**Instructions to follow:** Write out the lines below exactly as they appear, leaving out the pictures.

**Records for this task:**

____________

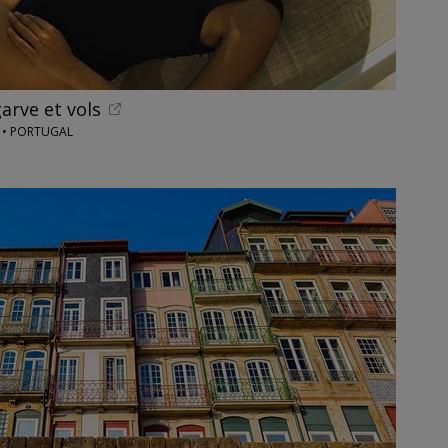
arve et vols
 • PORTUGAL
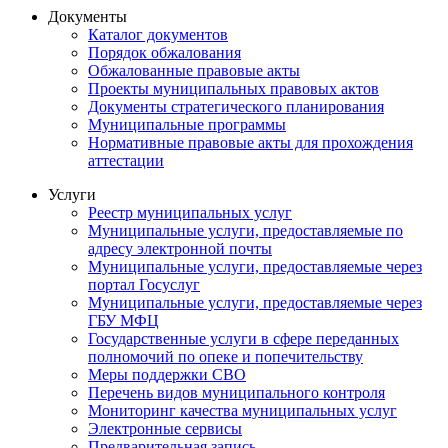
Документы
Каталог документов
Порядок обжалования
Обжалованные правовые акты
Проекты муниципальных правовых актов
Документы стратегического планирования
Муниципальные программы
Нормативные правовые акты для прохождения
аттестации
Услуги
Реестр муниципальных услуг
Муниципальные услуги, предоставляемые по
адресу электронной почты
Муниципальные услуги, предоставляемые через
портал Госуслуг
Муниципальные услуги, предоставляемые через
ГБУ МФЦ
Государственные услуги в сфере переданных
полномочий по опеке и попечительству
Меры поддержки СВО
Перечень видов муниципального контроля
Мониторинг качества муниципальных услуг
Электронные сервисы
Предварительная запись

____________

**Answer to this problem:**
arve et vols
 • PORTUGAL
Документы
Каталог документов
Порядок обжалования
Обжалованные правовые акты
Проекты муниципальных правовых актов
Документы стратегического планирования
Муниципальные программы
Нормативные правовые акты для прохождения
аттестации
Услуги
Реестр муниципальных услуг
Муниципальные услуги, предоставляемые по
адресу электронной почты
Муниципальные услуги, предоставляемые через
портал Госуслуг
Муниципальные услуги, предоставляемые через
ГБУ МФЦ
Государственные услуги в сфере переданных
полномочий по опеке и попечительству
Меры поддержки СВО
Перечень видов муниципального контроля
Мониторинг качества муниципальных услуг
Электронные сервисы
Предварительная запись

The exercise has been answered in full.